NL: I didn't! I just struggled against it for 6 months in an ultimately futile protest. That's why I took to blogging, because it's the only place I could ever get the last word. That's why I write. It's the only aspect of my life over which I can exercise any sliver of control.

IW: You wrote the screenplay for Island Queen. The story does really well to strike a balance between funny and touching. How did you come up with the idea?

NL: Thank you! That's so kind of you - Island Queen was the first short I've ever written and it taught me so much. I've just completed my first feature-length screenplay - it's a comedy thriller called "Lex Has Body Issues" and I can't wait to get it filmed. The story of Island Queen is really grotty and based on a story I read that said some very under-populated places in Iceland were having to temporarily shut their sperm banks… and I will say so more as I realize anything I say next is a big fat spoiler.

IW: You've written for the stage, a book, and now both short and feature length films. How difficult is it to switch from one style of writing to the other?

NL: I love it, it’s like a holiday from stand-up, where you have to present your whole self to an audience and hope they like you. That’s my biggest problem, I’m not an easily-likeable comic, so I love film and books because it’s just my writing I’m presenting to people and I feel safe to be bolder and nastier with my comedy.

IW: "Not an easily-likeable"? Why do you say that? Any stand-up stories?

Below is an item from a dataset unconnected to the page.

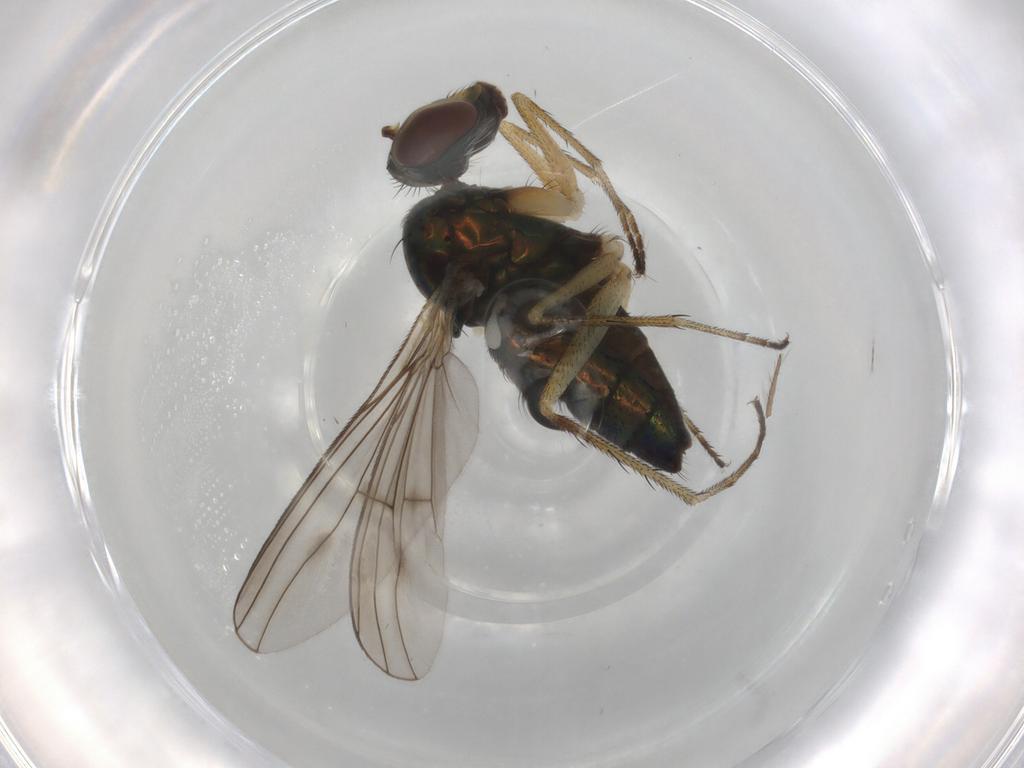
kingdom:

NL: I was a very awkward, shy act when I started, and I think this was me at my funniest. Then I did 3 years of gigging around the country and trying to be one of those charming friendly acts (the bastards) and now I've realized I'm funnier just being uncharming me ;> As I say in my act, other comics can hop on stage and remark on how they look like a particular celebrity, I don't. I look like your ex's mate from work that you never warmed to. The laugh this gets makes me happy and sad.

IW: How would you describe your style of comedy?

NL: Argh. Gah. The hardest of all questions! I don’t know, I’ve never pinned it down - Really, I’ve written about 10 words here and deleted them - it just changes depending on what mood I’m in - the jokes are the same but I can be sweet or scathing or filthy or prim. Now that reads like a 'business card' in a Soho phone box! I’m sorry, I’m not trying to be difficult but I lack any objectivity and no one has ever kindly summed me up. That’s what I want for Christmas.

IW: Is stand-up something you still enjoy then?

NL: I love stand-up, it's the 'Thing' I always dreamed of doing and it's my main job. But it's funny how I get opportunities to do other things thanks to people liking my stand-up - things like writing, acting, voiceovers, and they are so much easier than stand-up. They're not easy, they're different challenges but stand-up is insane, it's like a constant fight with a prickly hedge. You're endlessly pulling your own personality apart to find and dissect your funniest bits, always working on new bits, and even the bits that always work can stop working without any warning and then you have to try to discover why. So "enjoy" is probably not quite the right word! But I'd be lost without it. Though if a boyfriend ever treated me this badly my mum would stage an intervention and an assassination.

IW: Loving something that doesn't love you back and pulling your personality apart sounds terrifying. It also sounds like something more people should do from time to time.

NL: Yes, it's like an emotional workout - it breaks your muscles to have them grow back stronger. Or leave you emotionally broken. I find I can enjoy it more when I have other things on which to prop my flimsy shriveled self-esteem. That’s where Jigsaw and my book and my films come in handy and make my stand-up much better. It’s like having a career harem.

IW: Chris Hardwick (@nerdist) has something he calls his confidence theory. Basically, he says that confidence comes from having options. In a strange way having a few projects on the go takes the pressure off.

NL: I agree completely! I get all my confidence from knowing when I step on stage that this gig cannot make or break me. I suppose I do a lot of things, it never seems so until I summarise it - but I write in a very focused, rapid way, my feature film reached a third draft within a fortnight, and I wrote a 70,000 word book in 5 months. If I enjoy writing something it comes together very quickly, which makes me want to abandon anything that happens more slowly, but I have to be disciplined as stand-up is so much slower to create, much more trial and error and fiddling with every single word. I also don't sleep very much, that might be the key to it. 1-4am are the most productive hours for me, then I sleep until 8am and that's enough for me.

IW: Those are some magical hours, the epiphany hours. What piece of advice have you been given that’s stuck?

NL: I think the most useful philosophy I've ever heard came from Sarah Millican, who said (and I'm sorry Sarah, I couldn't find the exact quote!) that you have 12 hours after a bad gig to brood about it, and then stop. And the same goes for gloating over a good gig. This is very useful if you often have to travel miles back from your gigs, you can do all your sulking/gloating in the privacy of your own car and emerge into decent society as a non-self-obsessed dickweed.